» **Task description**:
Read the data line by line and say how many lines contain the string "Institute", giving the number alone.

» **Extracted records**:
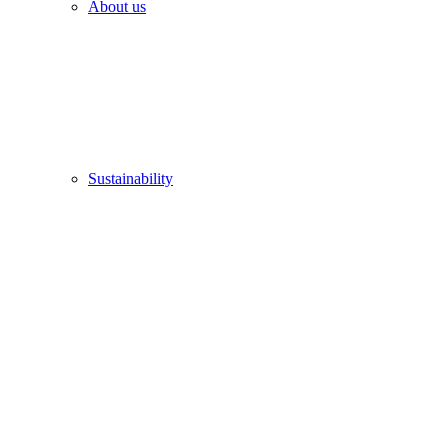
About us
Sustainability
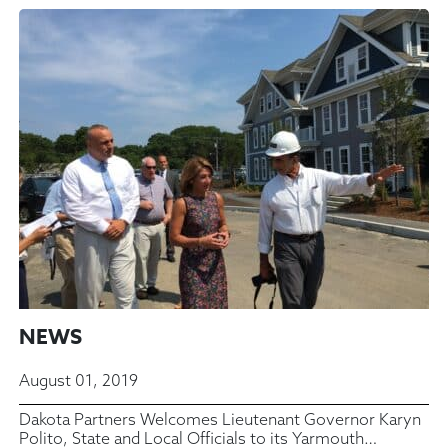
NEWS
August 01, 2019
Dakota Partners Welcomes Lieutenant Governor Karyn
Polito, State and Local Officials to its Yarmouth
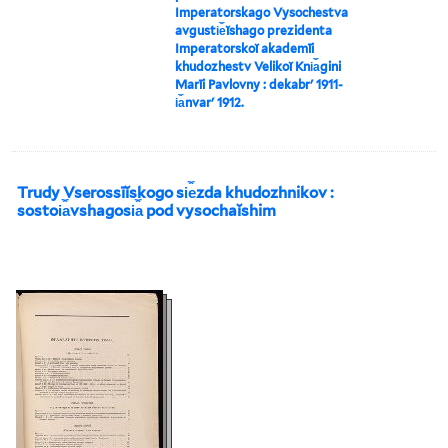
Imperatorskago Vysochestva
avgusti︠e︡ĭshago prezidenta
Imperatorskoĭ akademīi
khudozhestv Velikoĭ Kni︠a︡gini
Marīi Pavlovny : dekabrʹ 1911-
i︠a︡nvarʹ 1912.
Trudy Vserossīĭskogo si︠e︡zda khudozhnikov :
sostoi︠a︡vshagosi︠a︡ pod vysochaĭshim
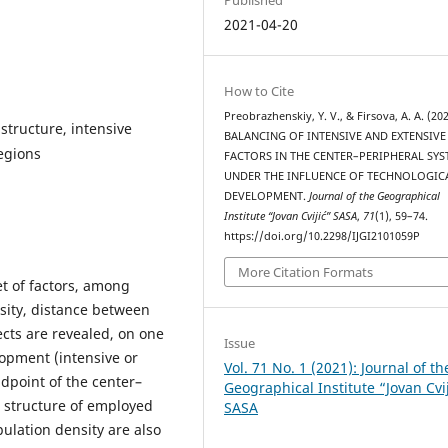
2021-04-20
How to Cite
Preobrazhenskiy, Y. V., & Firsova, A. A. (202
structure, intensive
BALANCING OF INTENSIVE AND EXTENSIVE
egions
FACTORS IN THE CENTER–PERIPHERAL SY
UNDER THE INFLUENCE OF TECHNOLOGIC
DEVELOPMENT.
Journal of the Geographical
Institute “Jovan Cvijić” SASA
,
71
(1), 59–74.
https://doi.org/10.2298/IJGI2101059P
More Citation Formats
t of factors, among
sity, distance between
ects are revealed, on one
Issue
lopment (intensive or
Vol. 71 No. 1 (2021): Journal of th
dpoint of the center–
Geographical Institute “Jovan Cvi
l structure of employed
SASA
ulation density are also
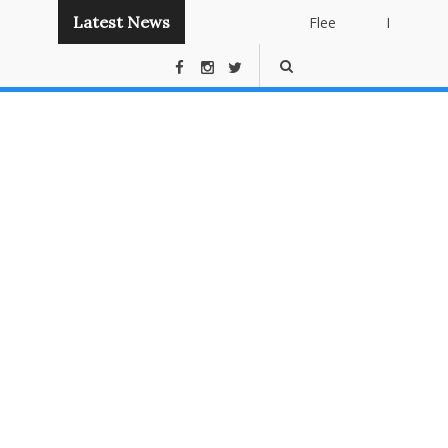
Latest News
Flee
Instant
Panda
Publishing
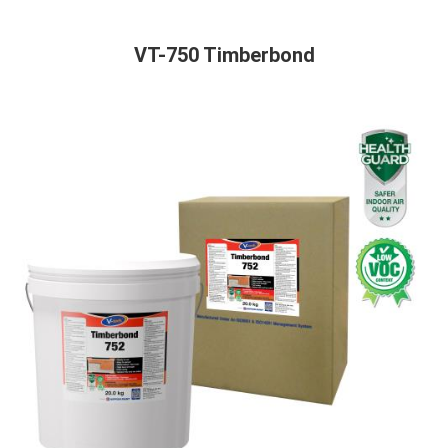
VT-750 Timberbond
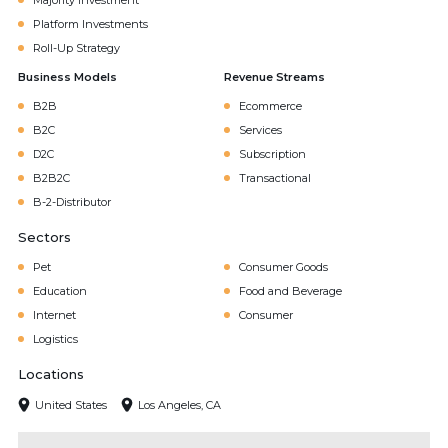
Majority Investment
Platform Investments
Roll-Up Strategy
Business Models
Revenue Streams
B2B
Ecommerce
B2C
Services
D2C
Subscription
B2B2C
Transactional
B-2-Distributor
Sectors
Pet
Consumer Goods
Education
Food and Beverage
Internet
Consumer
Logistics
Locations
United States
Los Angeles, CA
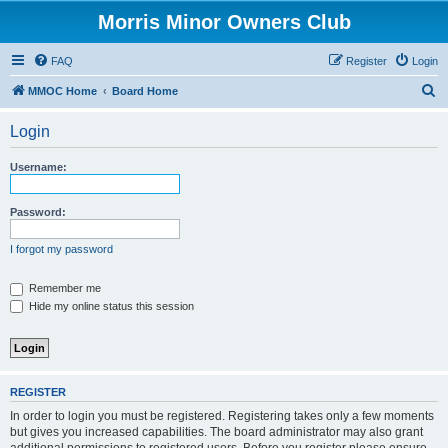
Morris Minor Owners Club
FAQ
Register
Login
S
MMOC Home
Board Home
e
Login
a
r
Username:
c
h
Password:
I forgot my password
Remember me
Hide my online status this session
REGISTER
In order to login you must be registered. Registering takes only a few moments
but gives you increased capabilities. The board administrator may also grant
additional permissions to registered users. Before you register please ensure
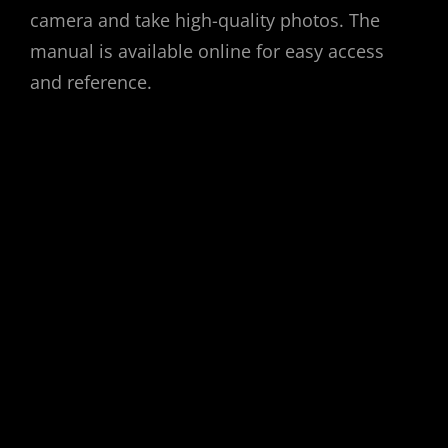
camera and take high-quality photos. The
manual is available online for easy access
and reference.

» **Exercise result**:
2